The board, assembled within a month of Rinere’s arrival from Princeton Universtiy, is composed of nine freshmen, nine sophomores, 13 juniors, and six seniors who will serve as chairs of the different subcommittees.

In a press release from the College, Rinere said that the SAB has a strong minority representation and includes students from every class, and nearly every department.

Students were selected by a team of administrators and Undergraduate Council members led by Rinere.
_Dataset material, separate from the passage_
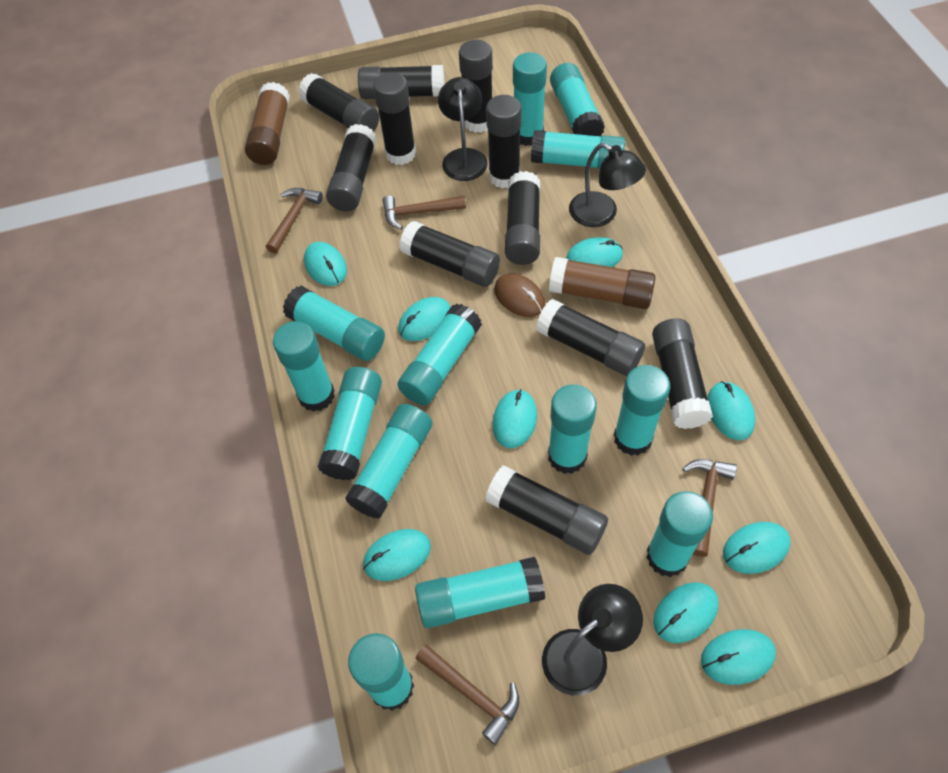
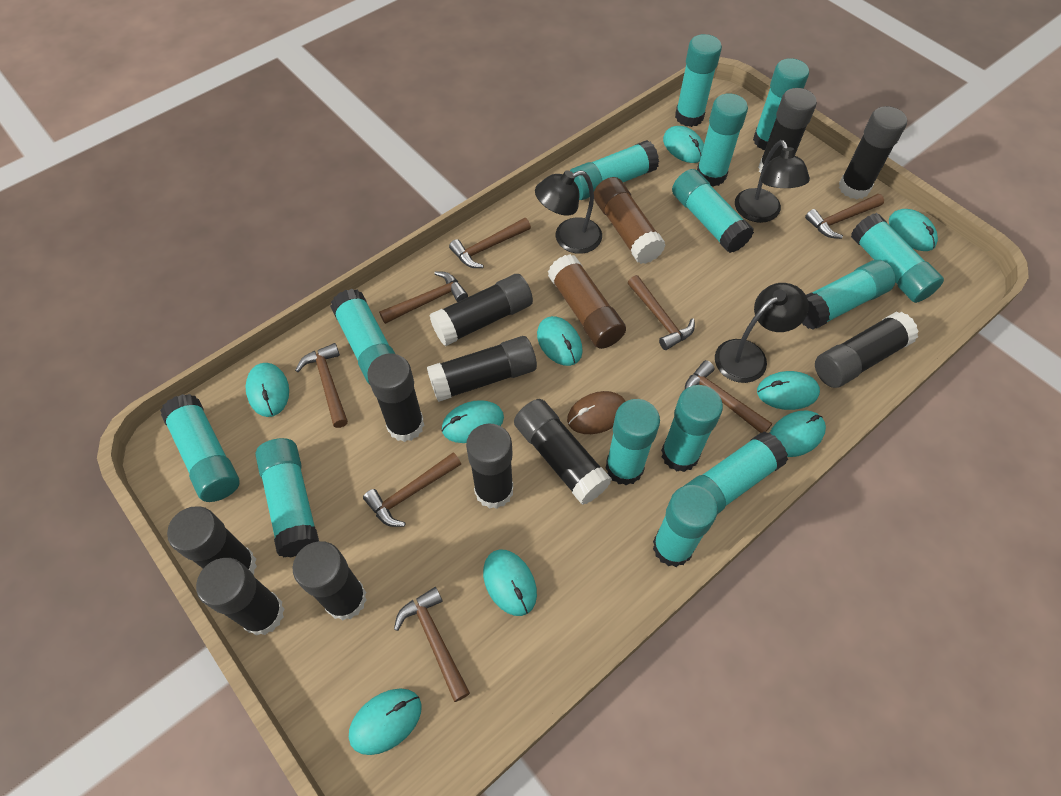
brown hammer: [266,188,323,254] [383,195,466,229] [415,645,519,745] [682,459,737,557] = 4 -> [295,343,348,428] [363,452,461,527] [379,271,468,324] [394,587,470,702] [449,218,531,268] [628,275,695,350] [685,360,772,433] [805,194,884,239] = 8
turquoise glue stick: [273,321,335,412] [283,286,385,361] [318,367,382,480] [345,404,432,519] [348,633,414,711] [397,304,482,405] [415,557,545,628] [513,52,547,146] [531,130,625,169] [548,384,597,474] [550,63,605,136] [614,365,670,456] [646,491,713,577] = 13 -> [160,394,240,502] [255,438,319,558] [330,289,395,384] [570,140,659,200] [606,399,660,486] [653,485,718,567] [661,385,723,472] [672,169,754,253] [675,34,722,127] [684,431,788,514] [697,93,748,187] [753,58,809,150] [802,260,896,330] [851,213,944,303] = 14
Over 160 undergraduates applied.

“Advising can’t work without the energy and commitment of students as well as faculty and administrators,” Rinere said in an interview last week.

In addition to developing undergraduate peer advising, the Advising Programs Office also plans to encourage more professors to become involved in advising freshmen, Rinere said in the interview.

Two weeks ago, College administrators told members of the Prefect Program that their freshman-focused organization may be disbanded after the implementation of a new peer advising system, leading the prefects to halt their comp process. Following negative student reaction, Rinere and several administrators met with Prefect Program board members to tell them that many aspects of the program may be retained and that the new peer advising system will have a social function as well.

Currently, all nine undergraduates on the Prefect Program’s board are also members of the SAB.

SAB member Dina S. Wang ’06 said that the new advisory board is “a great system” because it allows students to become more involved with the administration’s decisions regarding advising.

Several College administrators, including Deputy Dean of the College Patricia O’Brien and Dean of Freshmen Thomas A. Dingman, were present at Friday’s meeting.